If it is necessary for the POMP2 library to pass information from the master thread to its children, the option –tpd can be used. OPARI2 uses the copyin clause to pass a threadprivate variable pomp_tpd to the newly spawned threads at the beginning of a parallel region. This is a 64 bit integer variable, since Fortran does not allow pointers. However a pointer can be stored in this variable, passed to child threads with the copyin clause (in C/C++ or Fortran) and later on be cast back to a pointer in the pomp library.

To support mixed programming (C/Fortran) the variable name depends on the name mangling of the Fortran compiler. This means, for GNU, Sun, Intel and PGI C compilers the variable is called pomp_tpd_ and for IBM it is called pomp_tpd in C. In Fortran it is of course always called pomp_tpd. The –tpd-mangling option can be used to change this. The variable is declared extern in all program units, so the pomp library contains the actual variable declaration of pomp_tpd as a 64 bit integer.

Tasking construct

In OpenMP 3.0 the new tasking construct was introduced. All parts of a program are now implicitly executed as tasks and the user gets the possibility of creating tasks that can be scheduled for asynchronous execution. Furthermore these tasks can be interrupted at certain scheduling points and resumed later on (see the OpenMP API 3.0 for more detailed information).

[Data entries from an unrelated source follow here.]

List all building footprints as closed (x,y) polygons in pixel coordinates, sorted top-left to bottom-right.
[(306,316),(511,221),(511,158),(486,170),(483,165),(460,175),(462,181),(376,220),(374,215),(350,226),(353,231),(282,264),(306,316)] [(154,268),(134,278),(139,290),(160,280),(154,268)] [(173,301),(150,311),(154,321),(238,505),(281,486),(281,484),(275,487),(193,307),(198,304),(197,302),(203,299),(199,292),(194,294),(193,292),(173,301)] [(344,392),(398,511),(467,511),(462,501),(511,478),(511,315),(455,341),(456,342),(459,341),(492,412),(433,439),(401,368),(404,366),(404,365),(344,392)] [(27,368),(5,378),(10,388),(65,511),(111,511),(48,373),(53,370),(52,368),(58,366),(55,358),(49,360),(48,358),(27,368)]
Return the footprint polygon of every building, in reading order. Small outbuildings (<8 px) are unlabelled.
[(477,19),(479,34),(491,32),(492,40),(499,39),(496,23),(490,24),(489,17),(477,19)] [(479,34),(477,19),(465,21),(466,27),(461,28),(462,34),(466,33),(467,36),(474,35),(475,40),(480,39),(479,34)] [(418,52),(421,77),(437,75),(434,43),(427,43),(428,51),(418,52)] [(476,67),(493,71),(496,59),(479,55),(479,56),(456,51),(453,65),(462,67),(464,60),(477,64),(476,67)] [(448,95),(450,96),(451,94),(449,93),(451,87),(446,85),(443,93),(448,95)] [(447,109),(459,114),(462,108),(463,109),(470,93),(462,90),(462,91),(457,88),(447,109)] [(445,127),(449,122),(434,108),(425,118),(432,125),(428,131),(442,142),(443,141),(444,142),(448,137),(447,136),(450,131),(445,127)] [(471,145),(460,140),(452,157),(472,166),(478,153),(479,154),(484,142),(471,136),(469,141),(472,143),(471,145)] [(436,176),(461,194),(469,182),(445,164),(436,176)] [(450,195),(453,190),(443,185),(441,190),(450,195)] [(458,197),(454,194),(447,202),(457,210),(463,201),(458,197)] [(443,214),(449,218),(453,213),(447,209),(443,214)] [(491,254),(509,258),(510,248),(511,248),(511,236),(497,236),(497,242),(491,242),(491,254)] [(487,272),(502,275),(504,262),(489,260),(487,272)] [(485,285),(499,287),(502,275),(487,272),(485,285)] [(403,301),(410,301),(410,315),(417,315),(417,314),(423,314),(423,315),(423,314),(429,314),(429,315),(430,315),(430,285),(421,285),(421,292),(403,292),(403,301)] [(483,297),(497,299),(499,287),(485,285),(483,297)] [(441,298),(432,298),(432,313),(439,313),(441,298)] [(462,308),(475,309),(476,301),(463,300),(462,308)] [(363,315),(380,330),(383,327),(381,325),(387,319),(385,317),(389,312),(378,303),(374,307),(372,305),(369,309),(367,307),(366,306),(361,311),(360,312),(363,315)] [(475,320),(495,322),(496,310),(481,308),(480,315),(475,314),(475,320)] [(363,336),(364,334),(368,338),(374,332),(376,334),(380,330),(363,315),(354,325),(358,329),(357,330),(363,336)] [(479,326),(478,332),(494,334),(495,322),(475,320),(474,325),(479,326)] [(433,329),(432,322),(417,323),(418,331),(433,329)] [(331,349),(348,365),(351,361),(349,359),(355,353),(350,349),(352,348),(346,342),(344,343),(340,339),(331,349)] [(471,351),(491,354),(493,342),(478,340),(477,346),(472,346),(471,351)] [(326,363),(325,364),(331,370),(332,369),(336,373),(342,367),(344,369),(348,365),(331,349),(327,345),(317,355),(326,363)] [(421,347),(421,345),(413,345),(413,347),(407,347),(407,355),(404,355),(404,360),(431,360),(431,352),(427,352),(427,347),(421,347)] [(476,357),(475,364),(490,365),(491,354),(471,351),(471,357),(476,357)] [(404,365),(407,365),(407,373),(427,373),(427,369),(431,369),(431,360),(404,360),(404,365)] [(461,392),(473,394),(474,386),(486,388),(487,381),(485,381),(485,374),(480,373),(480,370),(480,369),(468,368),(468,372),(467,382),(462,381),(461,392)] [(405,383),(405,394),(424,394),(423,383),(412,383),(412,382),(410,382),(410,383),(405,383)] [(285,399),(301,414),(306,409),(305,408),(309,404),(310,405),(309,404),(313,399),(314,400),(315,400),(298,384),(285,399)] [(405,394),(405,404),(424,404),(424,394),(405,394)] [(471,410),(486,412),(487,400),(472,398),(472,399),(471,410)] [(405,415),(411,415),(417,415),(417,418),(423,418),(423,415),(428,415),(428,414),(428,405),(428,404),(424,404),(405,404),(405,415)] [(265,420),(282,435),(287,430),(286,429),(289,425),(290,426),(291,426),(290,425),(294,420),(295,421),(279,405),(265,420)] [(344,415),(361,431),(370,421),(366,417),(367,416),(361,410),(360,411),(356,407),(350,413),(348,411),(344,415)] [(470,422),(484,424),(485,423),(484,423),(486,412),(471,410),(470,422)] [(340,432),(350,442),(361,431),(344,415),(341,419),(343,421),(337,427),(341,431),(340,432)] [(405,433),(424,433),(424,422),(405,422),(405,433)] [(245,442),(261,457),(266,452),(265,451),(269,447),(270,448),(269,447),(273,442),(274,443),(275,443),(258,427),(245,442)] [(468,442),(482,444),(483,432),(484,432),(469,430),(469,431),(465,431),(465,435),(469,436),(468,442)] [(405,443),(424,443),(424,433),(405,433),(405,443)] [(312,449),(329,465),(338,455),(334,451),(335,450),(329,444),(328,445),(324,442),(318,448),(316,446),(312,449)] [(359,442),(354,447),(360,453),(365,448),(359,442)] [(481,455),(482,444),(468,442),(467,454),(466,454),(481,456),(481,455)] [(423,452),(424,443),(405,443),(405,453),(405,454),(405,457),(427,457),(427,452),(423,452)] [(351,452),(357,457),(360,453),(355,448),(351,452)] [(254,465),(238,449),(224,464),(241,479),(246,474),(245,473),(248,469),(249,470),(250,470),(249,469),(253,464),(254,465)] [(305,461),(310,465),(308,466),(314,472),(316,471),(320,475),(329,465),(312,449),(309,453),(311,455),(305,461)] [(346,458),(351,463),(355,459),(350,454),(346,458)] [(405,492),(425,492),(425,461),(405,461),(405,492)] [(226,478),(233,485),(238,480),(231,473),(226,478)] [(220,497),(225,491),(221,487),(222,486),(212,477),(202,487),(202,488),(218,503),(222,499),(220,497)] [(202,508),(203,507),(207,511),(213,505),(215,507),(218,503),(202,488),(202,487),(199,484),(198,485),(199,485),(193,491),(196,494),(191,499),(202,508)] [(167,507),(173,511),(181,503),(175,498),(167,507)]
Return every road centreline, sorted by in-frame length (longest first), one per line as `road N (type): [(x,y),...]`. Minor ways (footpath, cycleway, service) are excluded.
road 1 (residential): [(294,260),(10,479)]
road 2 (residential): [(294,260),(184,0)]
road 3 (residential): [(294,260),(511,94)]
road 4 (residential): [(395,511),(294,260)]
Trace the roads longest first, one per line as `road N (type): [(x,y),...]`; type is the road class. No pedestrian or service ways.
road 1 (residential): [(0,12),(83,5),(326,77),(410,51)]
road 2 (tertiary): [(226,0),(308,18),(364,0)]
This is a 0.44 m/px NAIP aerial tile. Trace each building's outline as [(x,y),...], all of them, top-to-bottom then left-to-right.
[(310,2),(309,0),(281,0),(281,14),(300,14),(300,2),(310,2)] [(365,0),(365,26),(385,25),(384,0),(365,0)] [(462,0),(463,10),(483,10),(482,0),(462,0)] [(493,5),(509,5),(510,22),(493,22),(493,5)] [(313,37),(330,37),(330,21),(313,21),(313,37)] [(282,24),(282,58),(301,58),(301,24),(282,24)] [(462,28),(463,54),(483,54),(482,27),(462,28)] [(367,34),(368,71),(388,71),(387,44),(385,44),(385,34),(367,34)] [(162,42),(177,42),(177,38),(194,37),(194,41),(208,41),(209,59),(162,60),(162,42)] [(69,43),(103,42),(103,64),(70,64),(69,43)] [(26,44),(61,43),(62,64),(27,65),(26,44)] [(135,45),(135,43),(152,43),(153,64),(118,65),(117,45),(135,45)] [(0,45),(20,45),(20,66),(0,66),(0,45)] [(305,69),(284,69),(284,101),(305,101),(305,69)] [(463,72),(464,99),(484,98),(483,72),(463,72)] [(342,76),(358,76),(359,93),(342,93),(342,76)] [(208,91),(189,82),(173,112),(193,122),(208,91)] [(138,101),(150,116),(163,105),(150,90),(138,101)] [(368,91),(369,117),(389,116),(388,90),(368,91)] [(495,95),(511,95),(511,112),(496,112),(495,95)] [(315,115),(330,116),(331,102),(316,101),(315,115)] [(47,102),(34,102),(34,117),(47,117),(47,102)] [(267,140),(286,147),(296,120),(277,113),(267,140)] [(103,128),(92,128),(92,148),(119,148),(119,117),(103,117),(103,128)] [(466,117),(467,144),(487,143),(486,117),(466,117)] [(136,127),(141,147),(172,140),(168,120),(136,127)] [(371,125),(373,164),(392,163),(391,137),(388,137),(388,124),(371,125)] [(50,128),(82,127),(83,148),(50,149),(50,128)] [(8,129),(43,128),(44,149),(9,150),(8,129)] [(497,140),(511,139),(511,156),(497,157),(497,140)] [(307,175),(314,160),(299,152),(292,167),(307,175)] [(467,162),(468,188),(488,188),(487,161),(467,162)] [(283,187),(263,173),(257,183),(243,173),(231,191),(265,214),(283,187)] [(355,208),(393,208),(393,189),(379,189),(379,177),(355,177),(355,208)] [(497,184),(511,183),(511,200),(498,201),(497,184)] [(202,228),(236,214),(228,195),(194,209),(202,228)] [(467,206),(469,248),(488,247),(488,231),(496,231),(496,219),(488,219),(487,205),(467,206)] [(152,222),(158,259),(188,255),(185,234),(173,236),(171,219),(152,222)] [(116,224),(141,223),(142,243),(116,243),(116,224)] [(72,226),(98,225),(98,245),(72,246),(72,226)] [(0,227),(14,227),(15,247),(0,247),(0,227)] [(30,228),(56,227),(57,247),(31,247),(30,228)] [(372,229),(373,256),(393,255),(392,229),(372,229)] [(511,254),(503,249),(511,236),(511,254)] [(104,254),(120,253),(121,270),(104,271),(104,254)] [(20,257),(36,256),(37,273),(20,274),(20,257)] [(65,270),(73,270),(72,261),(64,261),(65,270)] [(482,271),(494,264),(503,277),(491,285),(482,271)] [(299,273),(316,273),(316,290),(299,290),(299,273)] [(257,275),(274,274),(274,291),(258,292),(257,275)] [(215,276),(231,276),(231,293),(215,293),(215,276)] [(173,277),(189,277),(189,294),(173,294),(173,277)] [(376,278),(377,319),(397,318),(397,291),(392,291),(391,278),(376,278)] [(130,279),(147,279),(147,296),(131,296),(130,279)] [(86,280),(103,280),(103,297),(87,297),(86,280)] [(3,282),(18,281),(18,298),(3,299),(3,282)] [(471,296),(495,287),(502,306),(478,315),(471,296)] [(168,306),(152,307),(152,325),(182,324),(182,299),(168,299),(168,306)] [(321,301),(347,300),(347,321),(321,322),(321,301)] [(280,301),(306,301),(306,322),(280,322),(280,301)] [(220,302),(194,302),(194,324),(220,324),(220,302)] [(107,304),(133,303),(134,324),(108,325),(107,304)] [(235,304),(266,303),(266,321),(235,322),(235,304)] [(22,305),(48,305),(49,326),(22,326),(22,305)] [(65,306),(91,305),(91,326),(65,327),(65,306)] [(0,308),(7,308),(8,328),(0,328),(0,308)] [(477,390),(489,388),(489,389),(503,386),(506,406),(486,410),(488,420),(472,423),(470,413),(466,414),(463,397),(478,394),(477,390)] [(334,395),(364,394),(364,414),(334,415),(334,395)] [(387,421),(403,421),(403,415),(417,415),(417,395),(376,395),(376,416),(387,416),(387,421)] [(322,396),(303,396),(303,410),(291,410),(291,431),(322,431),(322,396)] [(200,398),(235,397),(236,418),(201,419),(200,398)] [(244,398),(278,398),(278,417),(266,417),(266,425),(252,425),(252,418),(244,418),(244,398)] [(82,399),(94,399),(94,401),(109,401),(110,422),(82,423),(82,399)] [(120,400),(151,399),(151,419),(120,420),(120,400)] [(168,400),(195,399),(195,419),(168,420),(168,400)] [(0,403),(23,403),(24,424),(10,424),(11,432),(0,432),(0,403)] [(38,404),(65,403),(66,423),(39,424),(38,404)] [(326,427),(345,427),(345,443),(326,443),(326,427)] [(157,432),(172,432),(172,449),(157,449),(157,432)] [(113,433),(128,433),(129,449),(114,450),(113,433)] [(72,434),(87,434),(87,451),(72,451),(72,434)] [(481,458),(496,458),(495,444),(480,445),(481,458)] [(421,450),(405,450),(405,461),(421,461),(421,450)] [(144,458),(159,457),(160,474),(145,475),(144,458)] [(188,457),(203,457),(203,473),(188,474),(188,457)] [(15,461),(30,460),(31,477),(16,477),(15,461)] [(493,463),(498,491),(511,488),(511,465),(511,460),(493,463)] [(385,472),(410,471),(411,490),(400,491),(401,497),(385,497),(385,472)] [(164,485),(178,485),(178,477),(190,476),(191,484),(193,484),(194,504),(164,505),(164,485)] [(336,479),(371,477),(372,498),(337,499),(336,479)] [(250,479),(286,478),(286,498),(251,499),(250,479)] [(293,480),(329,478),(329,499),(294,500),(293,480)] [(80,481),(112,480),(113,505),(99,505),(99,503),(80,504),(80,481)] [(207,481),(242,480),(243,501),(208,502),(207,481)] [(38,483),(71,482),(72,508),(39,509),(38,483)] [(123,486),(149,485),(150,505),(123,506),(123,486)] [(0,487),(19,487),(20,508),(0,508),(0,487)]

OPARI2 instruments functions POMP2_Task_create_begin and POMP2_Task_create_end to allow the recording of the task creation time. For the task execution time, the functions POMP2_Task_begin and POMP2_Task_end are instrumented in the code. To correctly record a profile or a trace of a program execution these different instances of tasks need to be differentiated. Since OpenMP does not provide Task ids, the performance measurement system needs to create and maintain own task ids. This cannot be done by code instrumentation as done by OPARI2 alone but requires some administration of task ids during runtime. To allow the measurement system to administrate these ids, additional task id parameters (pomp_old_task/pomp_new_task) were added to all functions belonging to OpenMP constructs which are task scheduling points. With this package there is a "dummy" library, which can be used as an adapter to your measurement system. This library contains all the relevant functionality to keep track of the different instances of tasks and it is highly recommended to use it as a template to implement your own adapter for your measurement system.

For more detailed information on this mechanism see:
"How to Reconcile Event-Based Performance Analysis with Tasking in OpenMP"
by Daniel Lorenz, Bernd Mohr, Christian Rössel, Dirk Schmidl, and Felix Wolf
In: Proc. of 6th Int. Workshop of OpenMP (IWOMP), LNCS, vol. 6132, pp. 109121
DOI: 10.1007/978-3-642-13217-9_9

Preprocessing of source files

OPARI2 allows to instrument preprocessed source files. This feature is useful when header files contain OpenMP code or when preprocessor defines are used around OpenMP constructs. To use this feature, some special steps have to be taken before the instrumentation, to ensure, that the instrumented code is at the right position.

These steps are:

  1. Add the following lines as first lines of your source file.
   #include <stdint.h>
   #include <opari2/pomp2_lib.h>
   ___POMP2_INCLUDE___
  1. Preprocess the source file with the same preprocessor defines as usual. Usually compilers provide an option to do this step (e.g. -E for the gcc compiler). We recommend to use the same compiler for this step and for the compilation later on, since compilers set additional defines.
  2. Instrument the generated file with OPARI2 and the flag –preprocessed.
  3. Proceed with the instrumented file as usual.